Bug #15937
closedSegmentation fault when String#initialize given same string with capacity field
Description
Reproduction steps:
string buffer corruption:
s = "mystring"
s.__send__(:initialize, s, capacity: 1000)
puts s
segfault:
s = "mystring that can't be embedded because it's too long and therefore must be allocated"
s.__send__(:initialize, s, capacity: 1000)
Thanks for your time :)
        
           Updated by luke-gru (Luke Gruber) over 6 years ago
          Updated by luke-gru (Luke Gruber) over 6 years ago
          
          
        
        
      
      NOTE: I didn't attach a patch or proof of concept fix because I don't know how you want to handle this edge case. The easiest thing would just be to return the original string in rb_str_init and not honor the capacity change here.
        
           Updated by nobu (Nobuyoshi Nakada) over 6 years ago
          Updated by nobu (Nobuyoshi Nakada) over 6 years ago
          
          
        
        
      
      I can't reproduce the buffer corruption nor the segfault, but found the content was cleared on a short string.
Which version did you try?
        
           Updated by nobu (Nobuyoshi Nakada) over 6 years ago
          Updated by nobu (Nobuyoshi Nakada) over 6 years ago
          
          
        
        
      
      - Status changed from Open to Closed
Applied in changeset git|28678997e40869f5591eae60edd9757334426ffb.
Preserve the string content at self-copying
- string.c (rb_str_init): preserve the embedded content when
 self-copying with a capacity. [Bug #15937]
        
           Updated by luke-gru (Luke Gruber) over 6 years ago
          Updated by luke-gru (Luke Gruber) over 6 years ago
          
          
        
        
      
      Sorry, I forgot puts s in second script. I still get the segfault even in trunk with your patch, but the embedded small strings case is fixed.
Thank you.
        
           Updated by luke-gru (Luke Gruber) over 6 years ago
          Updated by luke-gru (Luke Gruber) over 6 years ago
          
          
        
        
      
      I no longer get the segfault if in rb_str_init, return str is added right after existing check of (orig == str), but then capacity of string won't change.
EDIT: I think I figured out what was going on. If str is a shared string, it must be made independent before realloc in rb_str_init.

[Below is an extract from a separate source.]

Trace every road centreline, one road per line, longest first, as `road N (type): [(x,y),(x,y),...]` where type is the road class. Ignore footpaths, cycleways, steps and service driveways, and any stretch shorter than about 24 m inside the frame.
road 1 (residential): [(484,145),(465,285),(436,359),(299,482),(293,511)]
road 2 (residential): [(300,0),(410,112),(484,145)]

check_str_modifiable(str);
if (orig == str && FL_TEST(str, STR_SHARED)) {
  str_make_independent(str);
}
        
           Updated by nobu (Nobuyoshi Nakada) over 6 years ago
          Updated by nobu (Nobuyoshi Nakada) over 6 years ago
          
          
        
        
      
      - Backport changed from 2.4: UNKNOWN, 2.5: UNKNOWN, 2.6: UNKNOWN to 2.4: REQUIRED, 2.5: REQUIRED, 2.6: REQUIRED
        
           Updated by nagachika (Tomoyuki Chikanaga) about 6 years ago
          Updated by nagachika (Tomoyuki Chikanaga) about 6 years ago
          
          
        
        
      
      - Backport changed from 2.4: REQUIRED, 2.5: REQUIRED, 2.6: REQUIRED to 2.4: REQUIRED, 2.5: REQUIRED, 2.6: DONE
ruby_2_6 r67738 merged revision(s) 28678997e40869f5591eae60edd9757334426ffb,8797f48373dcfa3ff8e748667732dea8aea4347e.
        
           Updated by usa (Usaku NAKAMURA) about 6 years ago
          Updated by usa (Usaku NAKAMURA) about 6 years ago
          
          
        
        
      
      - Backport changed from 2.4: REQUIRED, 2.5: REQUIRED, 2.6: DONE to 2.4: REQUIRED, 2.5: DONE, 2.6: DONE
ruby_2_5 r67769 merged revision(s) 28678997e40869f5591eae60edd9757334426ffb,8797f48373dcfa3ff8e748667732dea8aea4347e.